Thinking About Prepping? Four Reasons You Should

​Prepared Mentality: What Makes Them Do ​That​?​​​

​For those not inside of the prepper culture, it can look a little strange.

​Shows such as Doomsday Preppers have not been kind to those of us who are simply trying to prepare for an unexpected event.

Despite this alienation, most people who prepare for the unexpected ("preppers") are simply average Joes and Jills.

​We have families, go to sports games, watch TV.

​We find joy in being ready for whatever life may throw at us. Here are a few reasons why:

​Risk Management​ ​

As mentioned above, we live in a dangerous world. Preppers enjoy being capable of handling this danger by decreasing our risk.

Think about it like this: I drove to the gym today and wore a seatbelt while in my car.

Was the seatbelt uncomfortable? Yes.

Did it restrict my movement? Yes.

Is there a scenario where my seatbelt could actually be dangerous and, for instance, choke me? Yes.

So why did I wear a seatbelt? Because the danger in not wearing one is too great.

When I say that we should reduce risk, there are several ways we can do it:

  • ​Store up food and water just in case
  • ​Have an emergency fund
  • ​Learn valuable skills
  • ​Diversify investments
  • ​Learn about and befriend your neighbors

If you'll notice something about these ways of reducing risk, it's that we should be doing all of these anyway. In fact, the danger is ​not ​doing these things may be gigantic!​​​

​For instance, there is no reason why anyone should ever stop learning new skills.

So what separates preppers from others is this: preppers are intentional about our risk management.

We say to ourselves "If situation X is a risk in my life and I should be learning new skills anyways, I'll just learn new skills that will prepare me for situation X."

Prepping is not just for uneducated folks, mountain people, or hillbillies.

It is for anyone who doesn't want to be caught off guard by the unexpected.

Risk management is at the heart of prepping.

​Builds Bonds

Preparing for unexpected situations has brought my family closer together.

There isn't a much better feeling than learning something and teaching a valuable talent to my wife or kids.

Prepping has allowed me to spend time with my family through working out, gardening, hunting, fishing, camping, and just building incredible quality time.

Not only has prepping made me a better family man and father, but it has made me a better neighbor as well.

Because prepping made me realize the value of teamwork, I have recently build much better friendships with my neighbors on all sides and all the way up the road.

In fact, we've even started a little bartering system. Just this week my closest neighbor brought me 48 of his chicken eggs that they wouldn't eat, so my wife made them a pie.

One of the great perks and motivations of prepping is that it helps build friendships and deepens family relationships.

​Teaches Valuable Skills

We've hit this one already, but it's so important that I wanted to devote an entire subsection to this: prepping teaches valuable and enjoyable skills.​​​

Since I've started prepping, I've begun to practice carpenter work.

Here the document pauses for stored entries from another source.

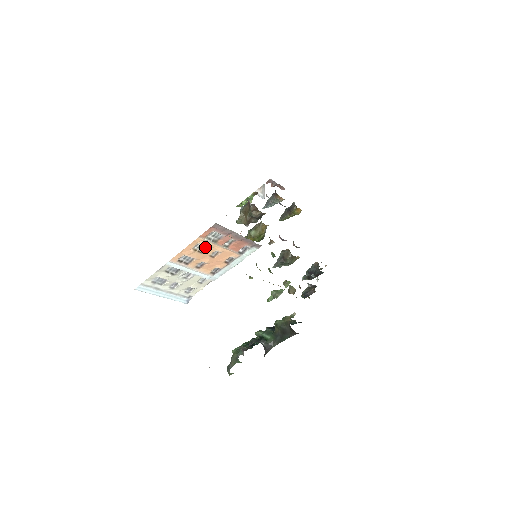
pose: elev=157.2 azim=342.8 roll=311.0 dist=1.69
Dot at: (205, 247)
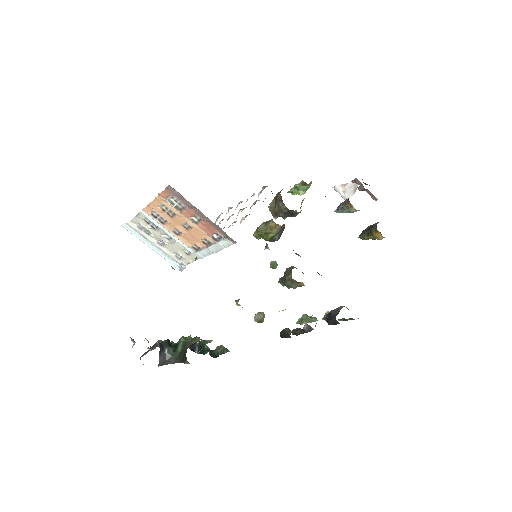
Dot at: occluded
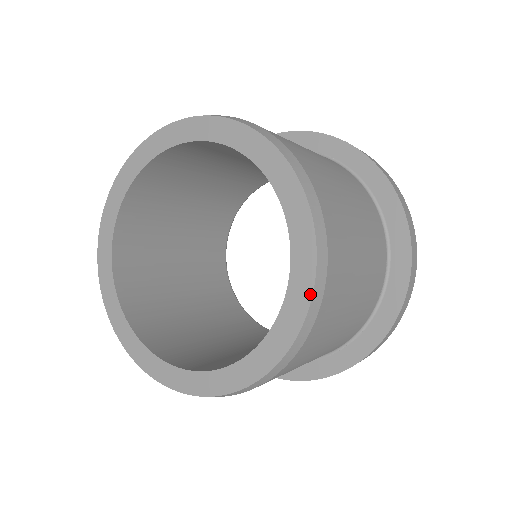
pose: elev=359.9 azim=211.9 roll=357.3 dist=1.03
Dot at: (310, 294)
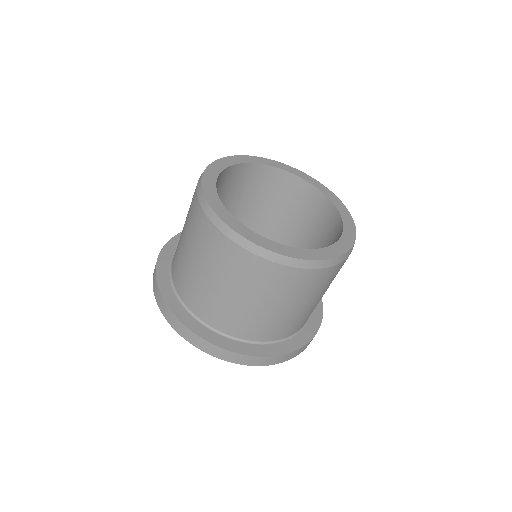
Dot at: (355, 227)
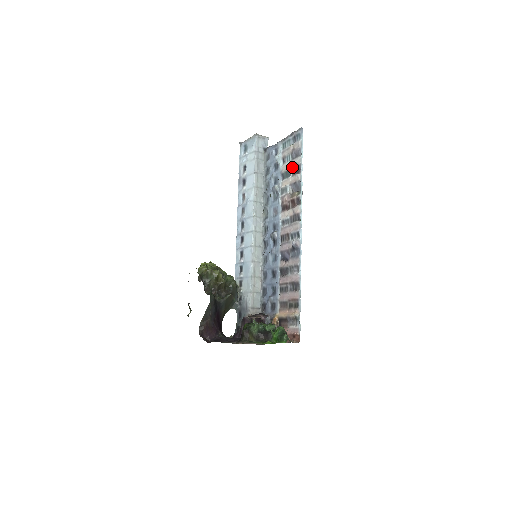
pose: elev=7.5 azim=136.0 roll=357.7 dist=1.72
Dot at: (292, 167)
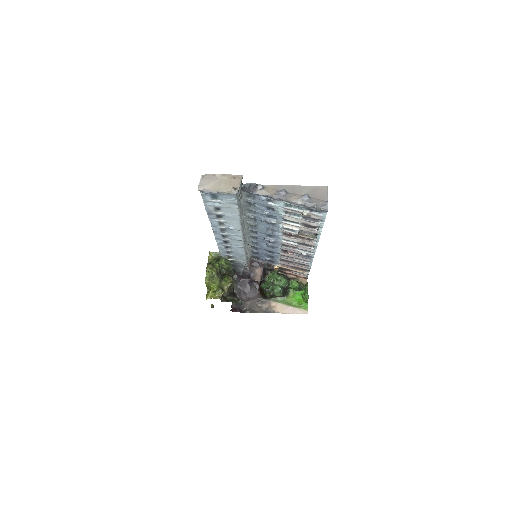
Dot at: occluded
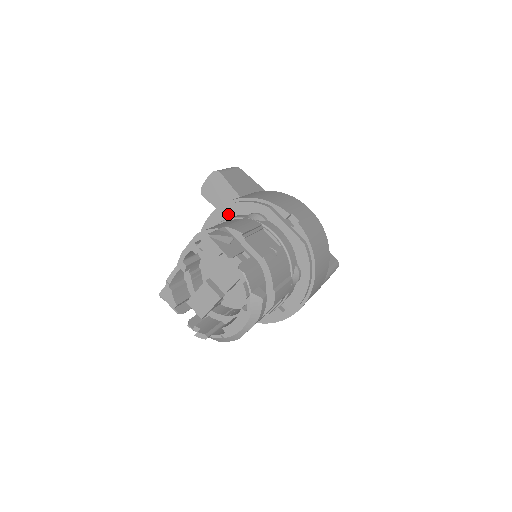
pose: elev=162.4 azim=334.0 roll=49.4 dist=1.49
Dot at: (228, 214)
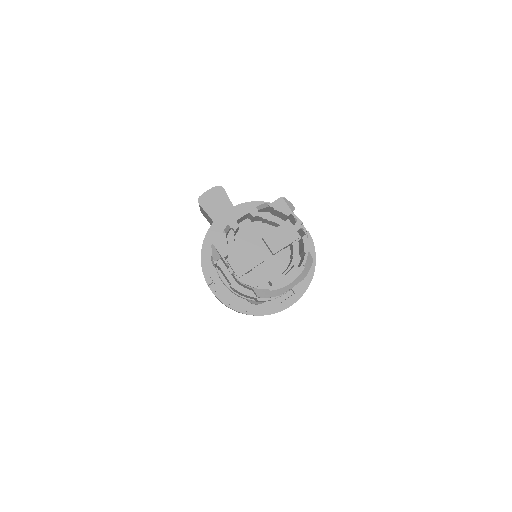
Dot at: occluded
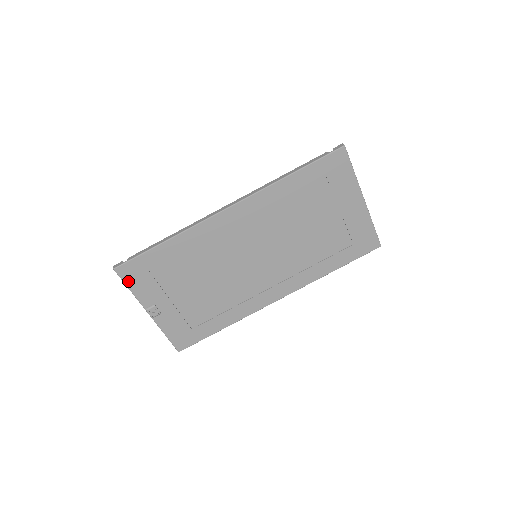
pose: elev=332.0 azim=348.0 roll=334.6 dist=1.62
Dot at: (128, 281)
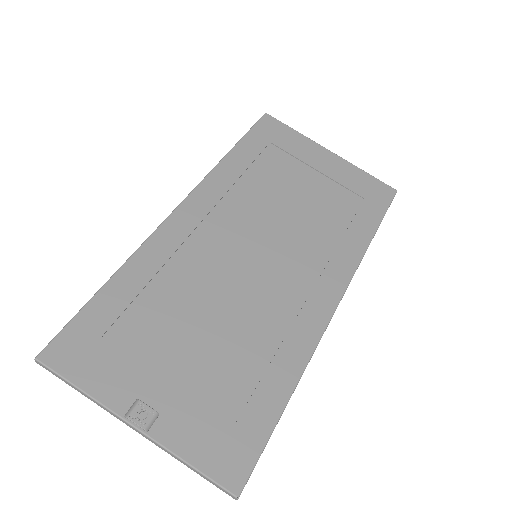
Dot at: (70, 372)
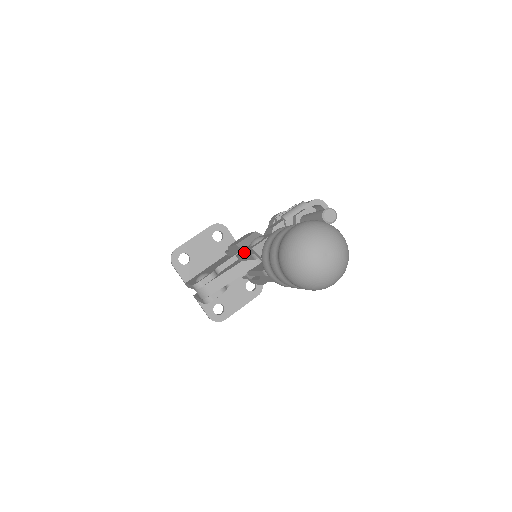
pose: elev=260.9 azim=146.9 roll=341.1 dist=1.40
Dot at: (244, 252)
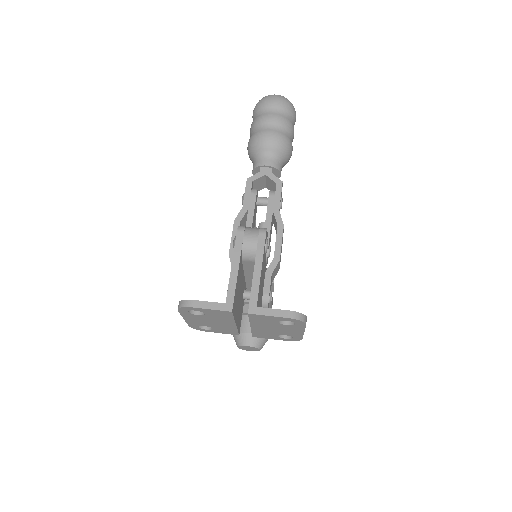
Dot at: (245, 209)
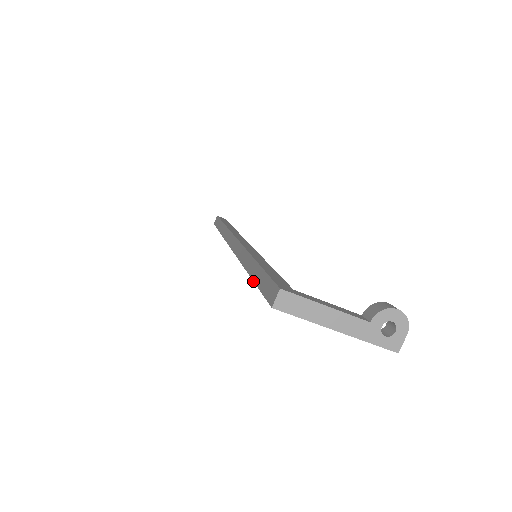
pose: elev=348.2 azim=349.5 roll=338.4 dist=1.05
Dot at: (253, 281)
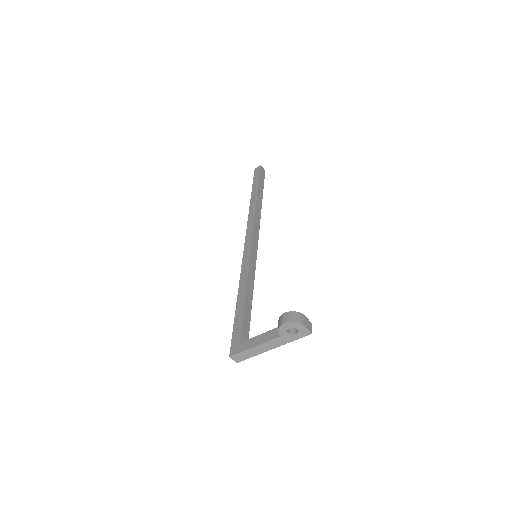
Dot at: occluded
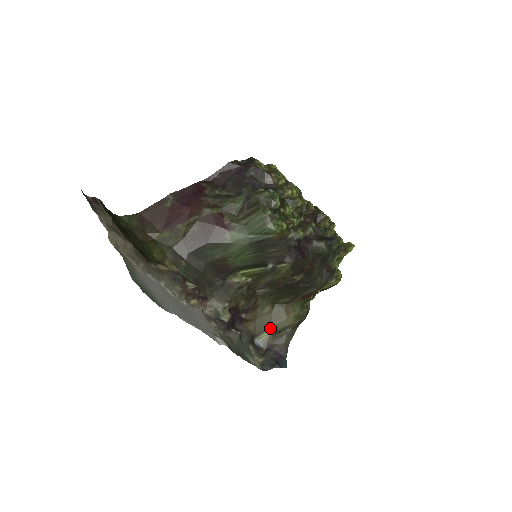
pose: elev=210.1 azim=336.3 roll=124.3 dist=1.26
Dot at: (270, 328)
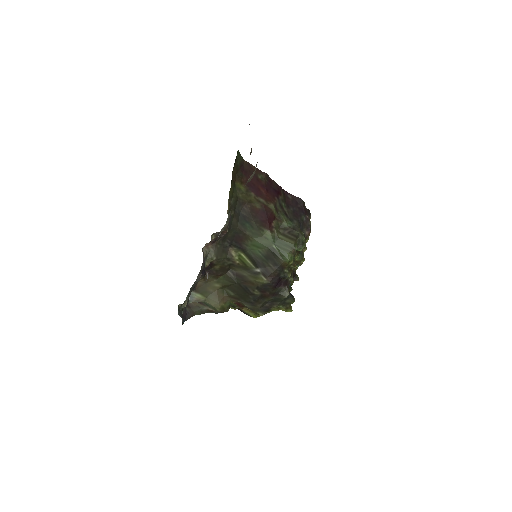
Dot at: (205, 296)
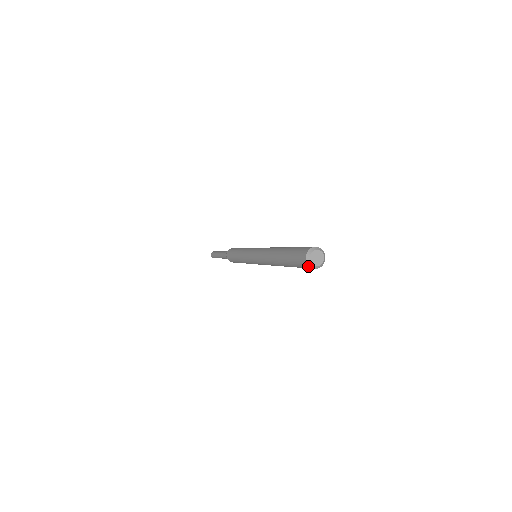
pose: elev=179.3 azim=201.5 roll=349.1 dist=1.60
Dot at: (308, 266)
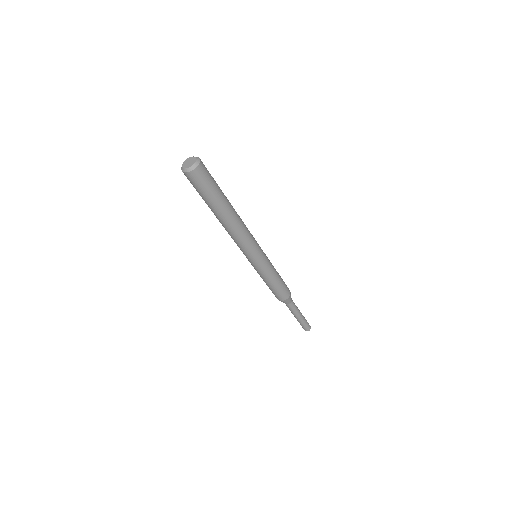
Dot at: (182, 170)
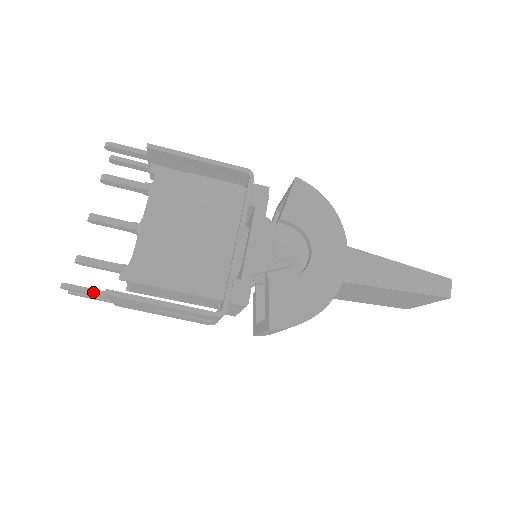
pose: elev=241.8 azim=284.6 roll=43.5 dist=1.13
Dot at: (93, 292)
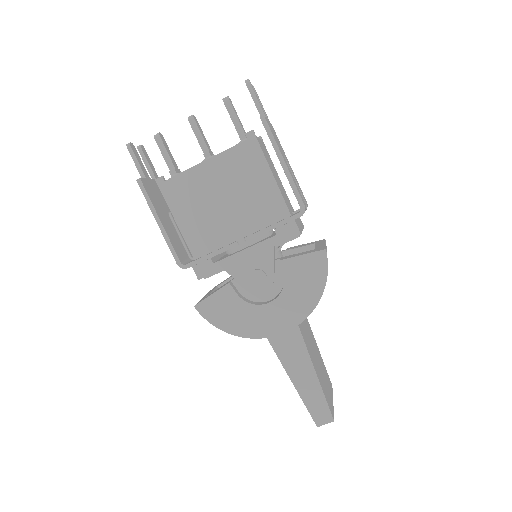
Dot at: (139, 168)
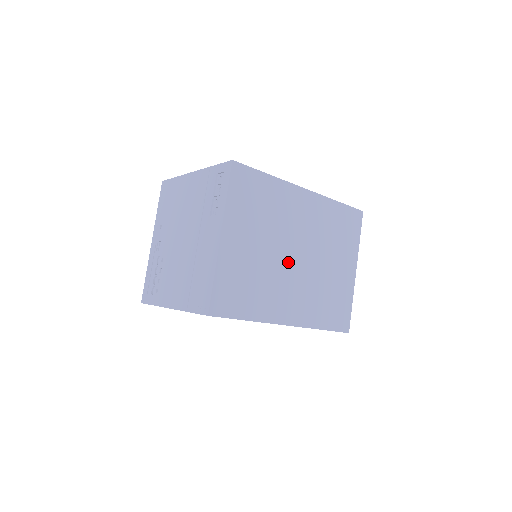
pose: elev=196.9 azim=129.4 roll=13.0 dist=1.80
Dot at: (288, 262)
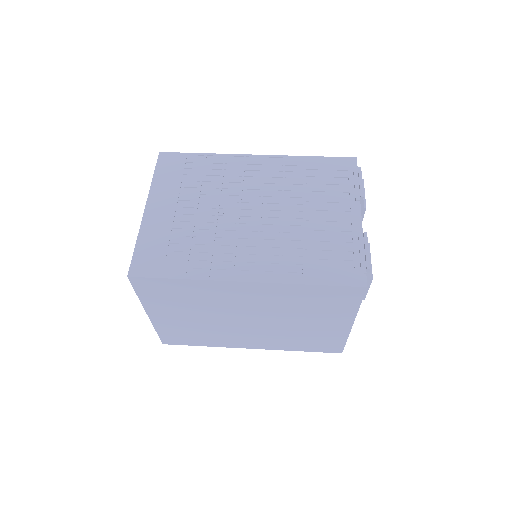
Dot at: (238, 323)
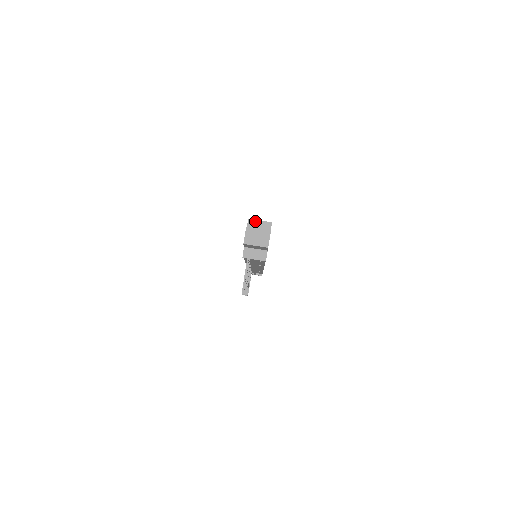
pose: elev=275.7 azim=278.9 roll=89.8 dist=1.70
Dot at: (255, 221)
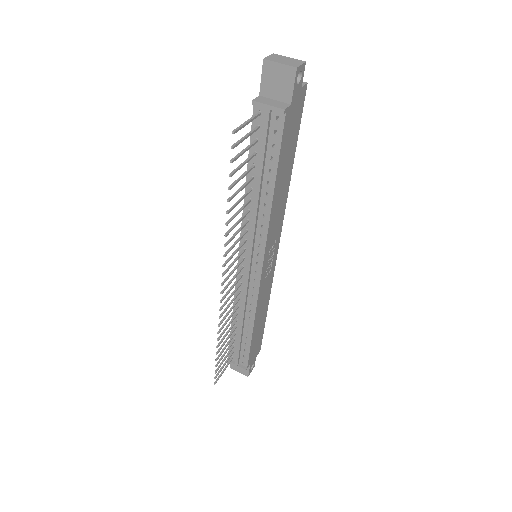
Dot at: occluded
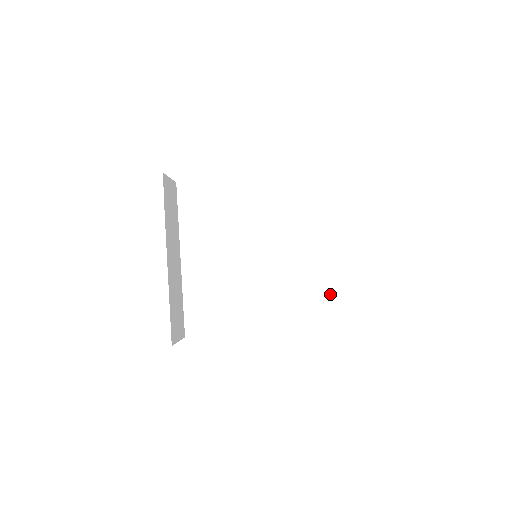
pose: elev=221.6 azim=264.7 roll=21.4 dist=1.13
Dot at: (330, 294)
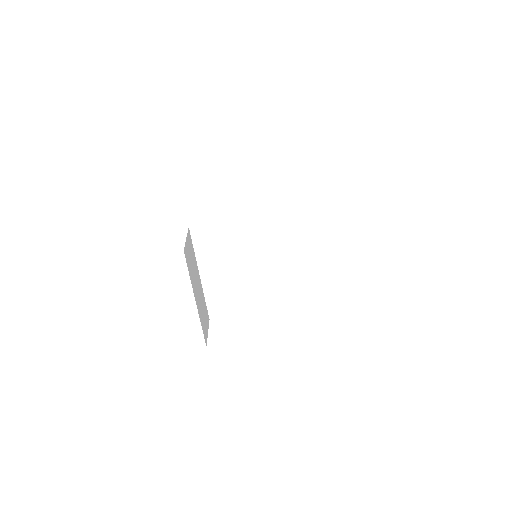
Dot at: (313, 293)
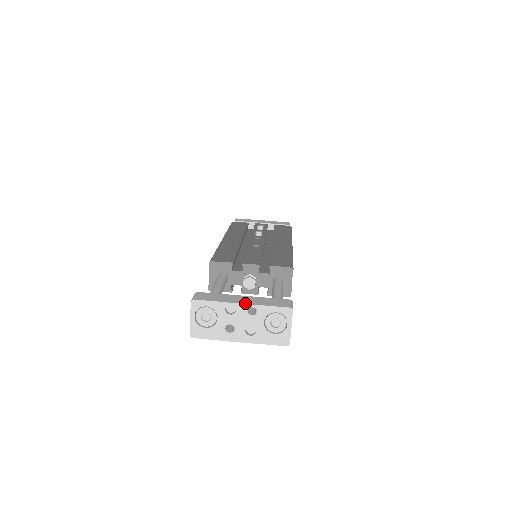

This not only reduces my upkeep expenses for my house (by a lot!) but if there was ever a situation where I found myself without an income, I now have a valuable skill that I can live off of.

I've taught my kids how to shoot bows, take care of and use firearms, build fires, tie knots, and forage in the wilderness.

I believe that these skills alone have gone a long way into teaching my children discipline and respect​ for me, others, and dangerous scenarios.

Prepping teaching useful skills. Finally...

​Sleep Well At Night

Prepping has caused me to sleep a lot easier at night knowing that if (or when) something bad happens, there is a high probability that my family and I will be safe.

Whether it is an economic downturn, a bad storm, or even a war, I can provide for myself and my family because of the supplies and systems that I have in place.

​That alone is worth every single penny I have.​​​

​​Getting Started: Food And Water

​Like anything worth doing, preparing for the unexpected takes a bit of commitment. And as with anything that takes commitment, it is easy to focus in on the big picture and feel overwhelmed.

​The first question I'm usually asked about preparing is "Where do I begin?"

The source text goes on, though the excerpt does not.